En janvier 2021 le président Emmanuel Macron lançait le plan quantique : il s’agit de 1,8 milliard d’euros investis dans “la Troisième révolution quantique.” Ces nouvelles technologies reposent sur la mécanique quantique, notre meilleure formulation de ce qu’il se passe à de toutes petites échelles. À ces ordres de grandeurs, la matière ne se comporte plus comme quelque chose de continu mais par valeurs discrètes.

Par exemple l’énergie d’un atome ne peut plus prendre toutes les valeurs mais uniquement certaines valeurs bien définies : on les appelle les niveaux d’énergie. C’est cette quantification du monde qui lui a donné le nom : théorie quantique aussi appelée théorie des quantas.

Pourtant, lors de l’enseignement de cette théorie on ne s’attarde pas trop sur les implications de l’étrangeté de cette nouvelle théorie. Parmi ces bizarreries, la plus connue est sûrement celle du chat de Schrödinger : la superposition d’état. Dans le monde quantique tant que nous n’observons pas le phénomène, le système peut être dans deux états à la fois.

L’expérience de pensée avec le chat ramène la superposition quantique de l’isotope radioactif à une superposition de l’état du chat, un système macroscopique. Bien sûr, cette invraisemblance est reliée avec l’action de la mesure sur un système. C’est la mesure qui détermine dans quel état se trouve le système.
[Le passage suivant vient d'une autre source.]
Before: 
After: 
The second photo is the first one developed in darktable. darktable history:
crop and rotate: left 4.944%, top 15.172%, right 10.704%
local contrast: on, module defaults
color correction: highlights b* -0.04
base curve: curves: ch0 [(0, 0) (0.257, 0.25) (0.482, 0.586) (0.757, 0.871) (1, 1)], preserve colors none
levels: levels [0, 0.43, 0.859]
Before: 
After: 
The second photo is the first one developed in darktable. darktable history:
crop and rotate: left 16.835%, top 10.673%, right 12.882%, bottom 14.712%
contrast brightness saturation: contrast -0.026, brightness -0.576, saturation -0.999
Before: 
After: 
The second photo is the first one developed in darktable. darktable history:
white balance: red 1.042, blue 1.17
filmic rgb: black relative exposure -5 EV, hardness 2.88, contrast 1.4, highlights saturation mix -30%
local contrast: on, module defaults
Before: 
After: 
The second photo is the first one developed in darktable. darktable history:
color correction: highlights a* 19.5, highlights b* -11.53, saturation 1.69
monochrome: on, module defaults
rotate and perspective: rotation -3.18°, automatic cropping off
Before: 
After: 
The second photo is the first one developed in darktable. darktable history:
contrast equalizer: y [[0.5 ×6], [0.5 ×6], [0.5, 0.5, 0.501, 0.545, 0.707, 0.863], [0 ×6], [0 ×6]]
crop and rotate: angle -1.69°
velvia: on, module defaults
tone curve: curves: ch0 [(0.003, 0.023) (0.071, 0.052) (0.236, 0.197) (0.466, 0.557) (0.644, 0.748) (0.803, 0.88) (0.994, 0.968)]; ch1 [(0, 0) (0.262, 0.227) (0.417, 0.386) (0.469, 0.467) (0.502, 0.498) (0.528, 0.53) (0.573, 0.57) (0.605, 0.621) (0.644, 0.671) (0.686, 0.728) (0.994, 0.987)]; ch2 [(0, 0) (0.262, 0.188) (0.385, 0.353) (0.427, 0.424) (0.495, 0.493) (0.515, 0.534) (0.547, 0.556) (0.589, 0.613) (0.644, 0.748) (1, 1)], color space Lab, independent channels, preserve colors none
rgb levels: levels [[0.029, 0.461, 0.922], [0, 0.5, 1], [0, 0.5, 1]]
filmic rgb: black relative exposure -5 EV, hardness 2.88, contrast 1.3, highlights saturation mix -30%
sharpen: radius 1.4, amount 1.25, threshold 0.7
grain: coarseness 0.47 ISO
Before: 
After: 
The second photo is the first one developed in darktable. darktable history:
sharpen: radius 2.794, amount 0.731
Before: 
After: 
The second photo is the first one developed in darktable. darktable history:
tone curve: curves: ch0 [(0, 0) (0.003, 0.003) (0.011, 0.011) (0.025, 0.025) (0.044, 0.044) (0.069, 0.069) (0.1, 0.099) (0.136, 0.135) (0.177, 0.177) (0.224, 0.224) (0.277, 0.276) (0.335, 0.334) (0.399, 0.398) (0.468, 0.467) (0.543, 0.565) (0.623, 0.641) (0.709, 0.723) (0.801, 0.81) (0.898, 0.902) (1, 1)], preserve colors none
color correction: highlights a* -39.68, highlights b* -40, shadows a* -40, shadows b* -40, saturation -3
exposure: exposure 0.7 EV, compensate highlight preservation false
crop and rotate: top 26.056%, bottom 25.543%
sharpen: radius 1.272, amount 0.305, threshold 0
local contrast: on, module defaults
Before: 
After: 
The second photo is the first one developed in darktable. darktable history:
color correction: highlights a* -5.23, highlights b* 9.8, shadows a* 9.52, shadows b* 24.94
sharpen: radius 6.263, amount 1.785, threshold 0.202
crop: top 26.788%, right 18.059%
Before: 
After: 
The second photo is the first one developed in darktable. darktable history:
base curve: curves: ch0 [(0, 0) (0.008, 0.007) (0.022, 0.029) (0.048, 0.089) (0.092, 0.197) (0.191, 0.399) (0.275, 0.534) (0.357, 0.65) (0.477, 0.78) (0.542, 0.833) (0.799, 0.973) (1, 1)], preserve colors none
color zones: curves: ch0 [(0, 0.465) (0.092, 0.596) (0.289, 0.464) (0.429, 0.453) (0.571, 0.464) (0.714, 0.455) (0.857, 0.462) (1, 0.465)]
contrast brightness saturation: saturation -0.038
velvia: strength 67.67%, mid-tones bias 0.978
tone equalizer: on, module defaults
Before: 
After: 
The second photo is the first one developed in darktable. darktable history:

On ne sait pas ce qu’il se passe tant que l’on ne mesure pas. Le dernier point qui est sans doute le plus étrange, est qu’il est possible de créer une très forte corrélation entre deux systèmes. C’est-à-dire que lors de la mesure d’un système, on sait immédiatement ce que la mesure sur l’autre sera, sans l’avoir prise. Cela même si l’on ne permet aucune communication entre les particules en les séparant d’une distance trop grande pour que l’information arrive avant la deuxième mesure. On parle
alors de particules intriquées.

C’est la précision des résultats prédits qui justifie que l’on ne se préoccupe pas tellement de toutes les implications. La principale interprétation enseignée est celle de l’école de Copenhague, l’école des inventeurs de la mécanique quantique. C’est l’historique débat entre Einstein et Bohr qui est à la base de l’interprétation enseignée de la Mécanique Quantique. Ces deux hommes sont deux très grands physiciens du XXème siècle. Einstein a révolutionné le monde vingt années auparavant avec la relativité restreinte.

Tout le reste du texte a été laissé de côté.